Punching through the stratosphere
Imagine trying to explain to someone in the year 1900 that before the century was out, humans would have traveled to the moon, put robots on Mars, and invented a global electronic network through which information could be shared almost instantaneously.
In all likelihood, they wouldn’t believe you, because in their mind, such things would be beyond the limits of reasonable probability. People tend to think that nowadays we’re more enlightened, but the truth is, all too often we see the world through a similarly limited view. We place restrictive limitations on what we believe ourselves or other people are capable of.
One of the privileges of my position is that I get to see these limits shattered on a daily basis.
I work with a guy on the spectrum whose parents were once told that he wouldn’t be able to go to a mainstream school. He is currently nearing the end of a PhD in medicine.
I’ve worked with students who in the space of a few months have gone from being too scared to utter a word in class, to giving a speech in front of hundreds of people.

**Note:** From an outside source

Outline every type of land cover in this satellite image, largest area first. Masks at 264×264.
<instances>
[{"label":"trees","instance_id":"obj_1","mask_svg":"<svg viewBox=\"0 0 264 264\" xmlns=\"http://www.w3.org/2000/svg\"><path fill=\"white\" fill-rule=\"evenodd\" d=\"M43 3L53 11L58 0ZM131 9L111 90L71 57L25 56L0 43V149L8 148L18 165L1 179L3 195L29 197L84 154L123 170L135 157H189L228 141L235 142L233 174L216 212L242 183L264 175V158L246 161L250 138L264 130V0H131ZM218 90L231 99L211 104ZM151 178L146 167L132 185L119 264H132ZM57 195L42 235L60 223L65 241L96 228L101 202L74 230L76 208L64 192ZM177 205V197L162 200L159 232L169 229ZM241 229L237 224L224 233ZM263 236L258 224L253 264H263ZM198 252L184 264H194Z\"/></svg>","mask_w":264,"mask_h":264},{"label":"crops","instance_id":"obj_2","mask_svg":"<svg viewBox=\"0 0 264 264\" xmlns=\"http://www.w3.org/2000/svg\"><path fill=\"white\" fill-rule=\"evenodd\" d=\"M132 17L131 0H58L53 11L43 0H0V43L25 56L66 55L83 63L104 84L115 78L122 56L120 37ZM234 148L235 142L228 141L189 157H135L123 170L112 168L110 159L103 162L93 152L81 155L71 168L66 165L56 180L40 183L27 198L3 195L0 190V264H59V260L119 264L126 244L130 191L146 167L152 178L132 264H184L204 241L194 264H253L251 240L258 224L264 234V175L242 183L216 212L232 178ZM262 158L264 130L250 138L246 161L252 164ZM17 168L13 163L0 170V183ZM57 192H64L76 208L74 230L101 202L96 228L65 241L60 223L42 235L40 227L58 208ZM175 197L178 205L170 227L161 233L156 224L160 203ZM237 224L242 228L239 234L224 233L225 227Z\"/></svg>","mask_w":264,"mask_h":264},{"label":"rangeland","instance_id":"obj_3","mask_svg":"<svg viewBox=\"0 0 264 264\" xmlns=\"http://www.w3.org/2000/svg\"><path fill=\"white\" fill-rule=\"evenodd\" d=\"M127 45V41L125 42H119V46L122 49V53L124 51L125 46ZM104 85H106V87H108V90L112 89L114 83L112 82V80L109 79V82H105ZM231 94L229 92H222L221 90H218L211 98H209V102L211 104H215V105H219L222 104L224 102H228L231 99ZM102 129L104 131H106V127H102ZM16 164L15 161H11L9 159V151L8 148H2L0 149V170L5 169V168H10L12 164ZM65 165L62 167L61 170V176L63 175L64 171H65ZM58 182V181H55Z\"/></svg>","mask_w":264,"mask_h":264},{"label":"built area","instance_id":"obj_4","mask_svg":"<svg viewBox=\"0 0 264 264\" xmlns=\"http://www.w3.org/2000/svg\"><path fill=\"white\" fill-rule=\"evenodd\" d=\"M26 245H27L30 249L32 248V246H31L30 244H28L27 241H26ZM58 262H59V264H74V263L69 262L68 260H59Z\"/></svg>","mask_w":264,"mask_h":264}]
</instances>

I know numerous individuals who were expected to never finish school, or get a job, or live independently, but who managed to surpass these limiting predictions like a rocket breaking free of Earth’s gravity and hurtling into space.
If there’s one thing I’ve learned, it’s to never underestimate someone’s potential. If you showed that person from 1900 the Apollo 11 rocket, they’d probably say it would never get off the ground. And yet there are footprints on the moon.